We did just that, proactively isolating our patient in our infectious disease room, and treating her with contact precautions. Meanwhile, Dr. Voccio lobbied to get permission for our patient to have one of the scarce tests available. Our patient was tested, and two days later, we learned from the DPH that the results were “preliminarily positive.” We were then instructed that the CDC had to corroborate these findings with their own test. We received COVID-19 positive confirmation from the CDC four days after our patient was admitted.

Our patient had coronavirus. Our patient did need inpatient care. Had we followed the public health guidelines in place when our patient presented in our ECC, we might have admitted our patient to a general medical floor. Hundreds of staff, physicians and others would have been exposed. Many, many clinicians and others would have had to quarantine themselves.

Drs. Constantinos Spyris, Matthew McClain and Kirk Kizziah and their colleagues provided expert care and advice that set in place a diagnostic decision tree that now helps us to identify patients under investigation for COVID-19 more quickly. Their work, along with the efforts of our emergency physicians, hospitalists and clinical experts, has resulted in care that may well have prevented a much broader community spread of a disease that is proving to be dangerous.

That first patient was the catalyst for a new reality for our community and our organization. From late-night meetings and communications plans to new processes to limit exposure and address staffing challenges, Floyd employees and physicians have gotten up early and worked late to provide the best possible care to all our patients, not just those diagnosed with coronavirus. Daily meetings have produced new ideas and outside-the-box thinking that have led to strategies to address the pandemic head-on:

These extraordinary efforts started with the insistence of passionate physicians to test a patient who did not meet the federal or state requirements for testing, but whose diagnostic images revealed troubling signals, and grew from there:

  • Using the Northeast wing, formerly the Kindred Hospital building, for isolated care.
  • Enacting strict visitation rules, limited entrances and screenings at Floyd entrances.
  • Reassuring the community with messages about coming into contact with health care workers in public, self-protection, talking with children and spiritual and emotional care.
  • Monitoring supplies and providing daily updates on protocols, availability and business operations.
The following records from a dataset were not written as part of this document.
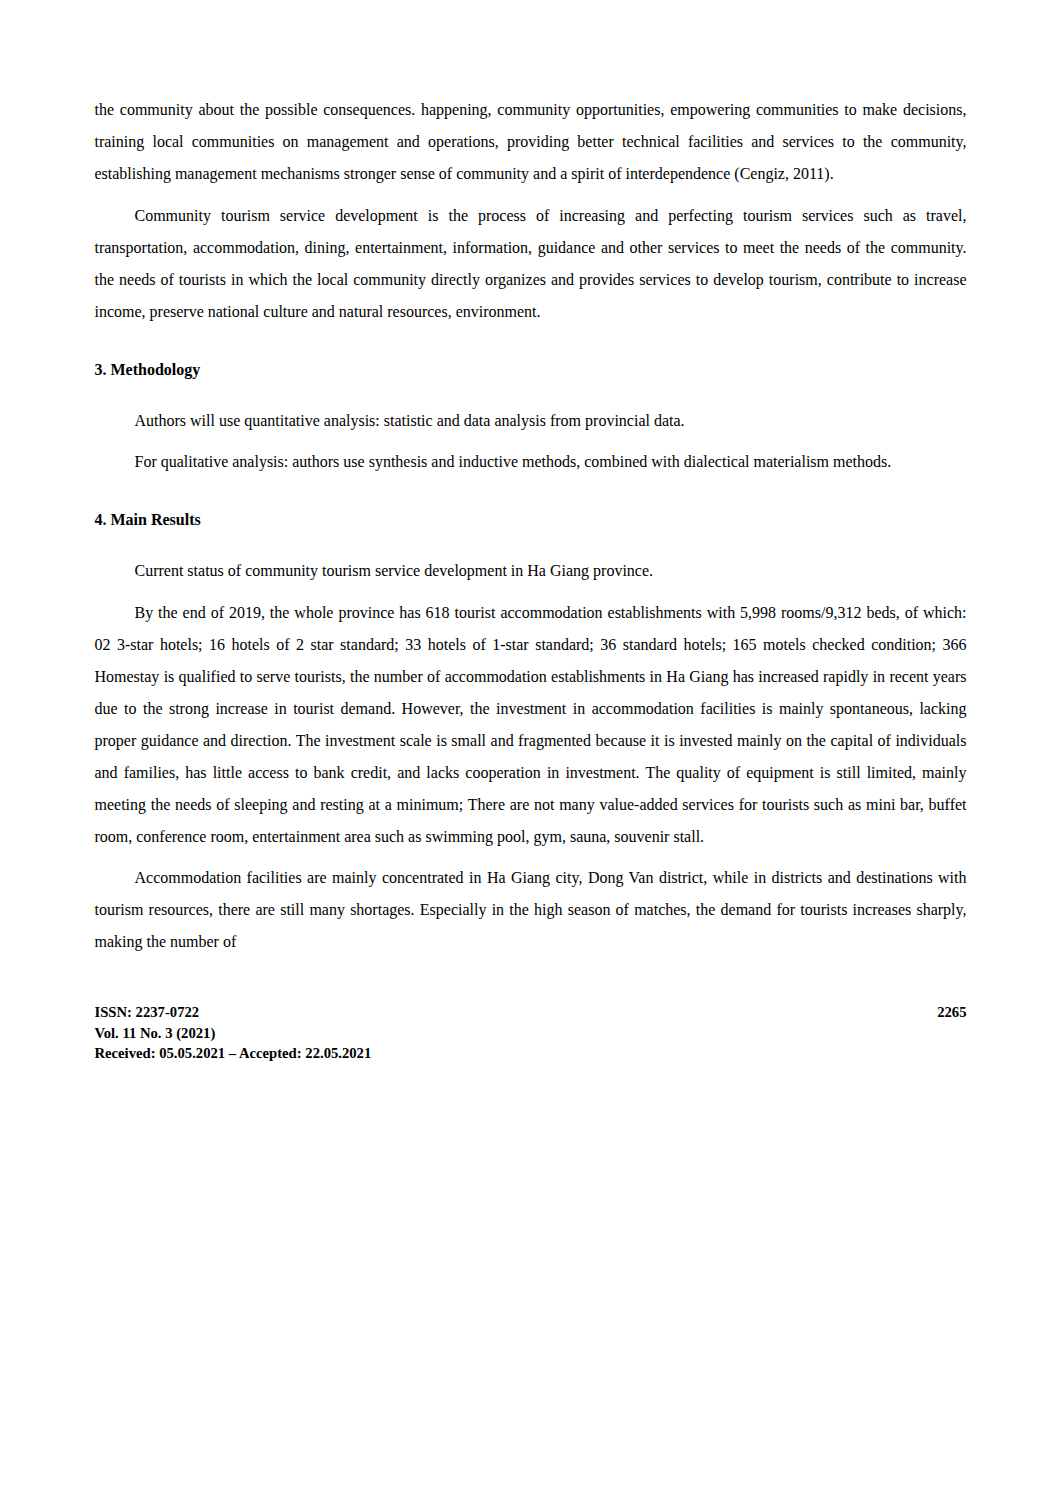the community about the possible consequences. happening, community opportunities, empowering communities to make decisions, training local communities on management and operations, providing better technical facilities and services to the community, establishing management mechanisms stronger sense of community and a spirit of interdependence (Cengiz, 2011).
Community tourism service development is the process of increasing and perfecting tourism services such as travel, transportation, accommodation, dining, entertainment, information, guidance and other services to meet the needs of the community. the needs of tourists in which the local community directly organizes and provides services to develop tourism, contribute to increase income, preserve national culture and natural resources, environment.
3. Methodology
Authors will use quantitative analysis: statistic and data analysis from provincial data.
For qualitative analysis: authors use synthesis and inductive methods, combined with dialectical materialism methods.
4. Main Results
Current status of community tourism service development in Ha Giang province.
By the end of 2019, the whole province has 618 tourist accommodation establishments with 5,998 rooms/9,312 beds, of which: 02 3-star hotels; 16 hotels of 2 star standard; 33 hotels of 1-star standard; 36 standard hotels; 165 motels checked condition; 366 Homestay is qualified to serve tourists, the number of accommodation establishments in Ha Giang has increased rapidly in recent years due to the strong increase in tourist demand. However, the investment in accommodation facilities is mainly spontaneous, lacking proper guidance and direction. The investment scale is small and fragmented because it is invested mainly on the capital of individuals and families, has little access to bank credit, and lacks cooperation in investment. The quality of equipment is still limited, mainly meeting the needs of sleeping and resting at a minimum; There are not many value-added services for tourists such as mini bar, buffet room, conference room, entertainment area such as swimming pool, gym, sauna, souvenir stall.
Accommodation facilities are mainly concentrated in Ha Giang city, Dong Van district, while in districts and destinations with tourism resources, there are still many shortages. Especially in the high season of matches, the demand for tourists increases sharply, making the number of
2265
ISSN: 2237-0722
Vol. 11 No. 3 (2021)
Received: 05.05.2021 – Accepted: 22.05.2021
In the midst of addressing the compelling and immediate needs of delivering health care to patients infected with this virus, there were – and still are – daily decisions and efforts that are critical to public health and personal healing. It is reassuring and a point of pride to know that right here in our community, our radiologists were among the first in the nation to recognize and establish ways to diagnose patients who might contract this disease in an unknown community setting. We are thankful.